Liputan6.com, Jakarta Penerapan tarif baru ojek online (ojol) kini sudah berjalan hampir sebulan lamanya. Banyak keluhan yang menyebut bahwa tarif baru itu cukup mahal. Padahal tarif tersebut ditetapkan oleh pemerintah melalui Kementerian Perhubungan.

Sebagai operator, Managing Director Grab Indonesia Neneng Goenadi mengatakan, perusahaan akan mengikuti keputusan yang telah ditetapkan pemerintah.

Dia menjelaskan, pemerintah pasti telah mempertimbangkan masak-masak alasan di balik pemberlakuan tarif ojol baru tersebut.

"Kalau kita selalu mengikuti dengan pemerintah jujur saja. Kita follow apa yang pemerintah katakan karena itu juga menyangkut kepentingan driver. Kita selalu melihat itu," ujarnya kepada Liputan6.com di Kedutaan Besar Australia, Jakarta, Selasa (21/5/2019).

Dia menambahkan, keberlangsungan hidup pengemudi ojol juga perlu diperhatikan. Pihaknya yakin pemerintah ikut pula memikirkan aspek tersebut.

"Pemerintah naikkan tarif pasti ada alasannya dan tentu saja akan kami ikuti. Kita yakin salah satu pertimbangannya yakni the well-being of the driver supaya lebih baik," ujarnya.


Lakukan Perang Tarif, Ojek Online Bisa Kena Denda

Pengemudi ojek online berkonvoi saat menggelar aksi unjuk rasa di depan Gedung MPR DPR, Jakarta, Senin (23/4). Polisi menyiagakan 7.000 personel mengamankan unjuk rasa pengemudi ojek online. (Liputan6.com/Johan Tallo)

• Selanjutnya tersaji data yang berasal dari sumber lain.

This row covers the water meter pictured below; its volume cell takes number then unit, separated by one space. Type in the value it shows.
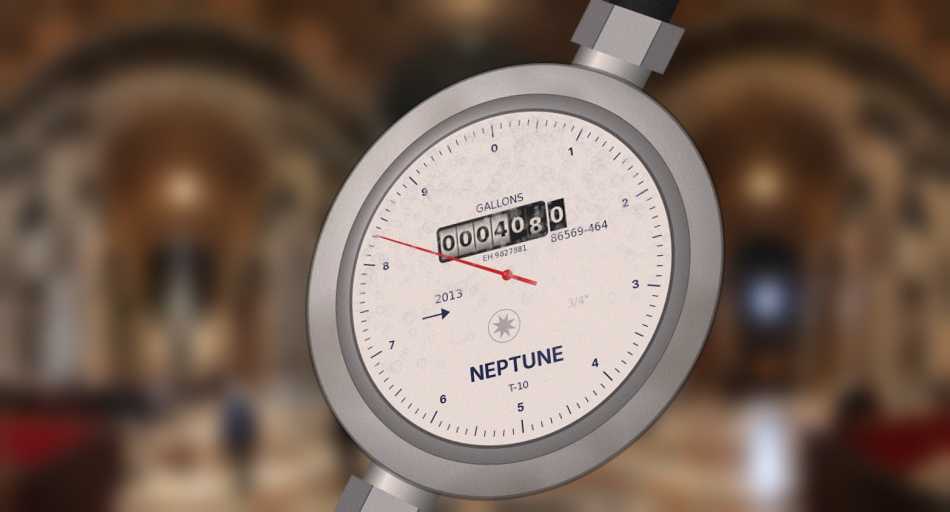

Kementerian Perhubungan telah menetapkan besaran tarif ojek online yang berlaku efekif pada 1 Mei 2019 lalu. Lahirnya aturan tersebut kemudian menimbulkan aksi perang tarif bagi dua aplikator seperti Gojek dan Grab. Sebab, subsidi dan perang tarif menjadi bagian dari skema promosi oleh keduanya.

Mantan Ketua Komisi Pengawas Pesaing Usaha (KPPU) Periode 2015-2018, Syarkawi Rauf, mengatakan apabila promo yang diberikan kedua aplikator tersebut terindikasi ada praktik predatory pricing atau dikenal dengan monopoli, maka KPPU secara tegas dapat menjatuhkan sanksi berupa denda.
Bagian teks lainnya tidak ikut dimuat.